We get hints that angels rebelled, but what is rebellion? How did that concept come to be when there was just God and angels hanging out?

What we get in the Scriptures is the story that picks up when God decides to create. And what we get is a good God who creates a good creation and puts good people who bear his image in this idyllic location.

And God says to them--go and enjoy! Play, explore, enjoy one another, enjoy me, have lots of sex, do whatever you want and enjoy all of this creation. Just this one thing, this one tree in all of this vast paradise that you need to avoid. Eat of that tree, you'll die.

Of course, that's what happens. And so suffering results. Five thousand years of human history tell our story of suffering and pain and brokenness. Of people suffering and inflicting suffering on one another.

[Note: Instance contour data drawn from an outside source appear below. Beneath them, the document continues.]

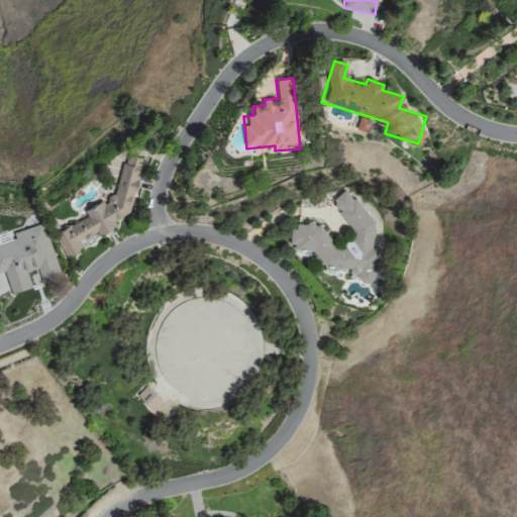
[(368,131),(372,119),(359,116),(356,127),(368,131)]
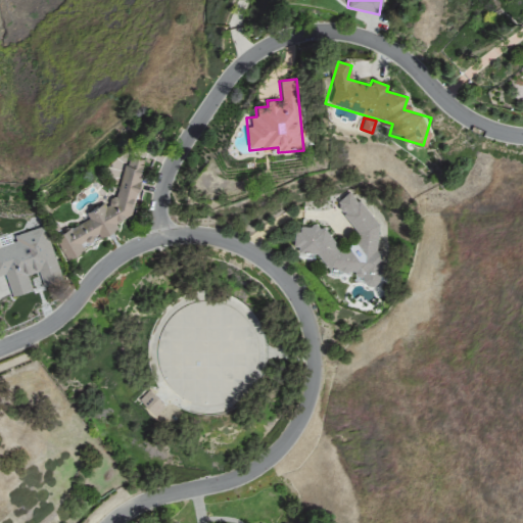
[(143,158),(129,156),(128,154),(104,163),(114,186),(113,191),(104,195),(102,204),(85,211),(83,222),(54,234),(64,259),(83,251),(80,244),(96,238),(97,238),(115,230),(116,222),(132,215),(143,158)]
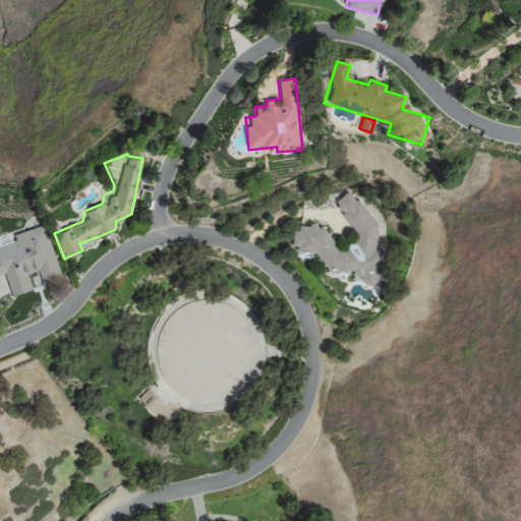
[(374,222),(348,195),(337,201),(356,239),(349,242),(344,247),(340,247),(314,223),(308,226),(299,226),(292,234),(292,245),(299,251),(310,250),(326,266),(326,267),(337,266),(339,272),(351,271),(354,277),(359,277),(363,285),(380,284),(378,251),(377,251),(374,222)]
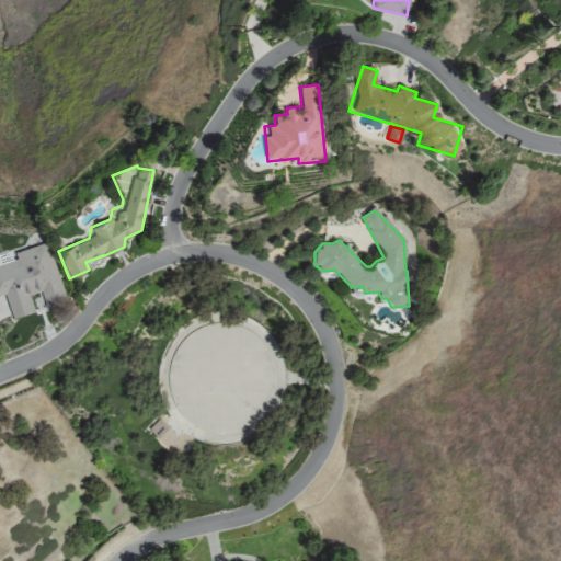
[(66,299),(47,241),(14,252),(16,259),(0,264),(0,297),(4,296),(12,318),(33,311),(29,296),(41,292),(45,306),(66,299)]
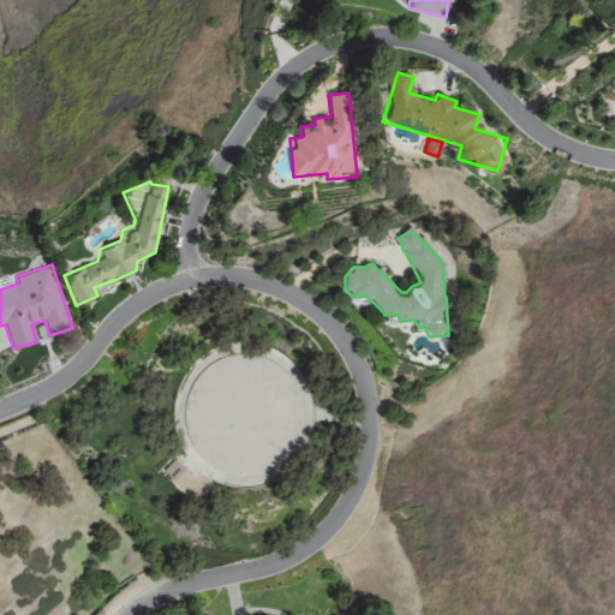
[(192,476),(173,458),(162,470),(181,488),(192,476)]
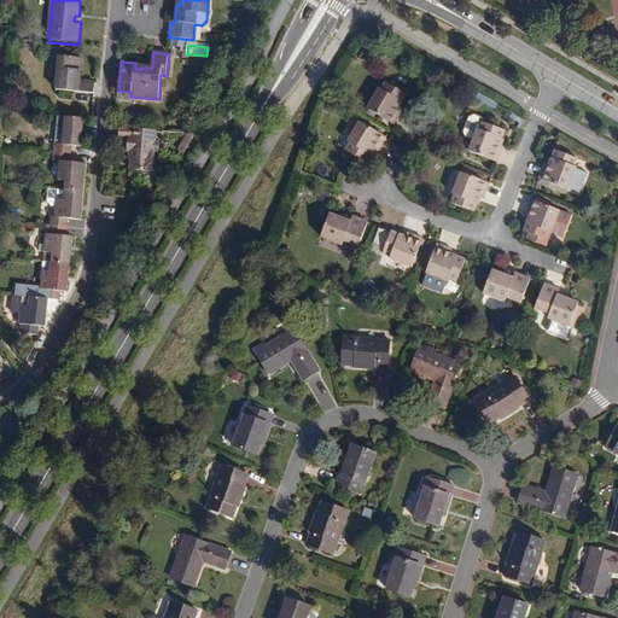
[(83,60),(60,58),(58,92),(94,95),(95,85),(81,83),(83,60)]
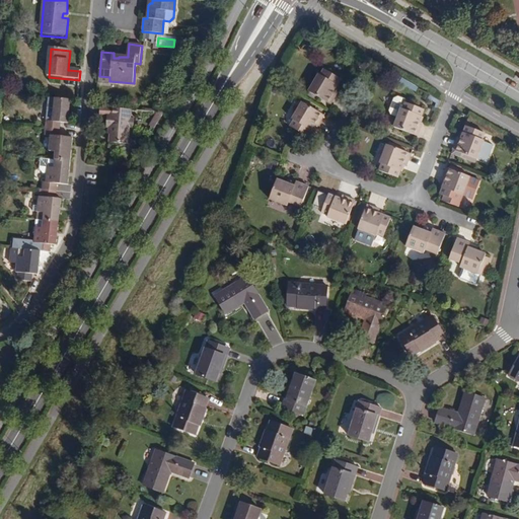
[(342,81),(325,71),(321,77),(319,76),(309,93),(330,105),(338,94),(337,93),(335,92),(338,86),(342,81)]
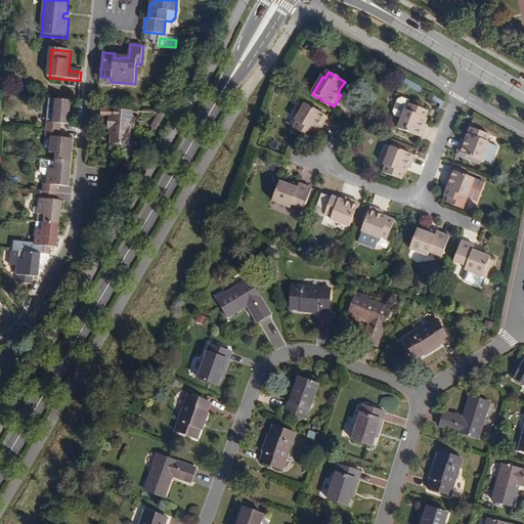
[(45,99),(42,129),(63,131),(63,124),(72,125),(74,101),(45,99)]
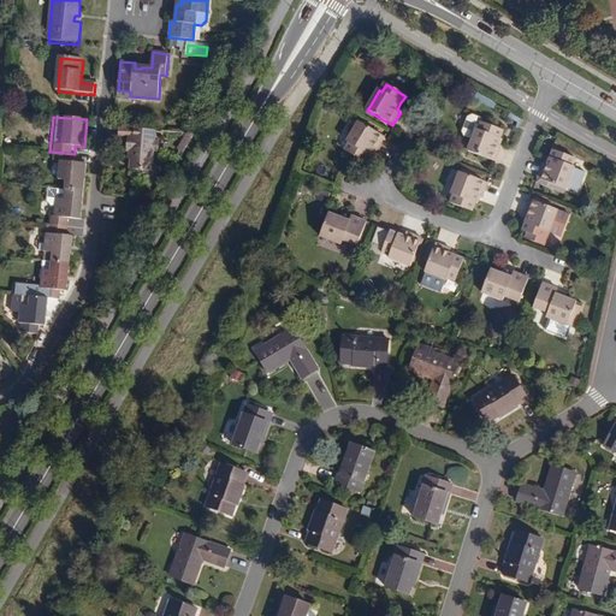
[(496,164),(502,148),(501,148),(498,147),(501,140),(503,132),(483,124),(484,122),(474,118),(468,119),(463,134),(466,138),(473,142),(468,153),(496,164)]
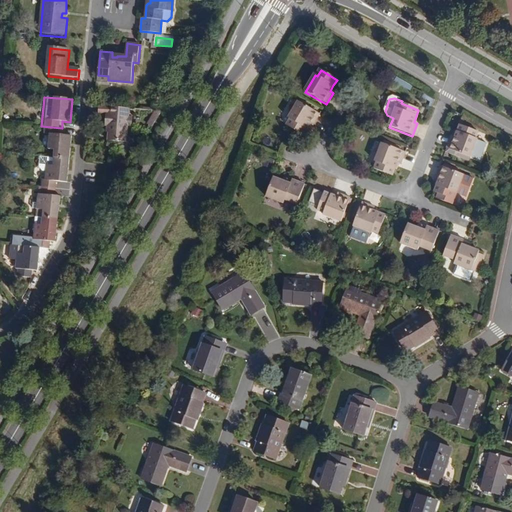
[(320,115),(298,102),(289,119),(290,120),(287,126),(303,136),(307,130),(310,125),(311,126),(313,127),(320,115)]
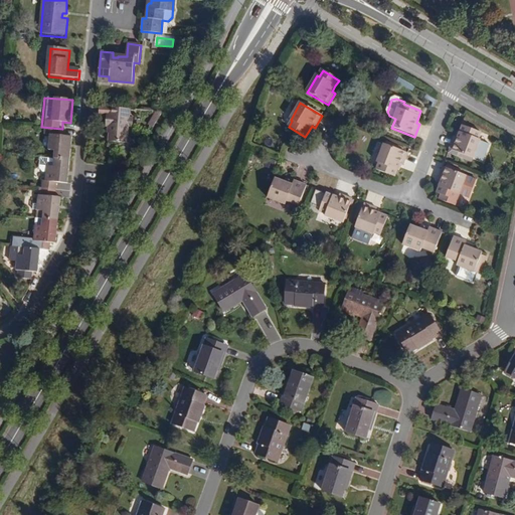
[(99,120),(105,121),(104,133),(106,133),(109,133),(108,140),(108,149),(126,150),(128,116),(99,114),(99,120)]
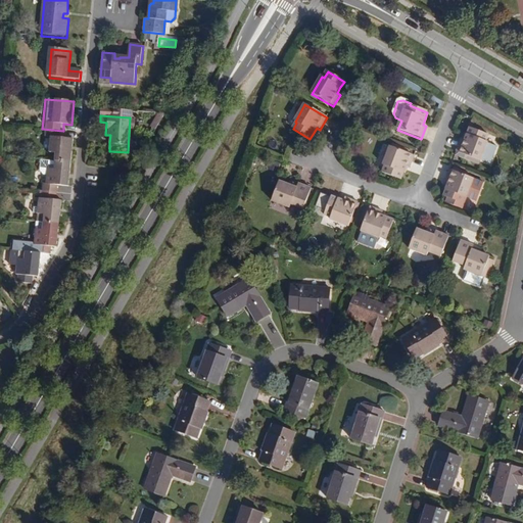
[(52,153),(51,161),(67,162),(69,139),(62,138),(63,131),(42,129),(41,139),(47,140),(46,152),(52,153)]
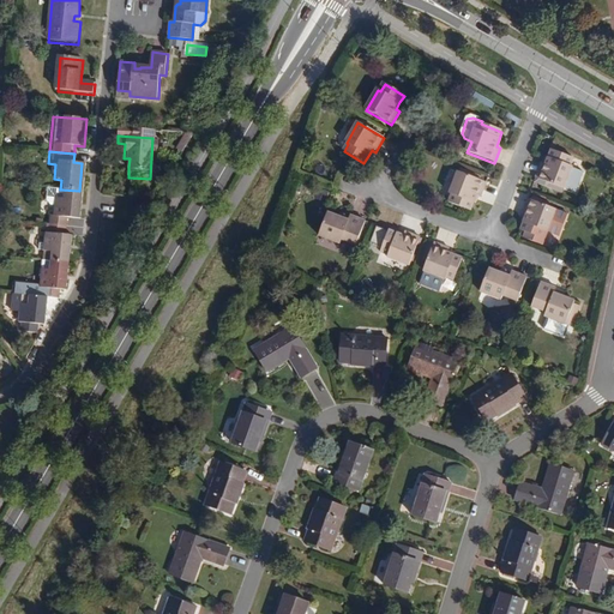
[(573,158),(552,151),(549,158),(546,166),(543,164),(542,163),(536,179),(564,188),(572,168),(570,167),(573,158)]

And so suffering, contrary to at least one opinion, is not God's problem. It is emphatically our problem. Humans suffer. God does not. We introduced suffering into a good creation. And we bear the scars and experience the consequences.

Suffering is our problem, not God's. Unless God chooses to enter into the situation, we are stuck in suffering without hope for redemption.

But the Christian story is this: when we were dead in our suffering, God did not leave us there. He rolls up his sleeves, and enters into our junk. God chooses to make our problem his problem. He enters into our suffering, takes it on himself, and he conquers and redeems it.

That's the good news. That's the God of the Christian story.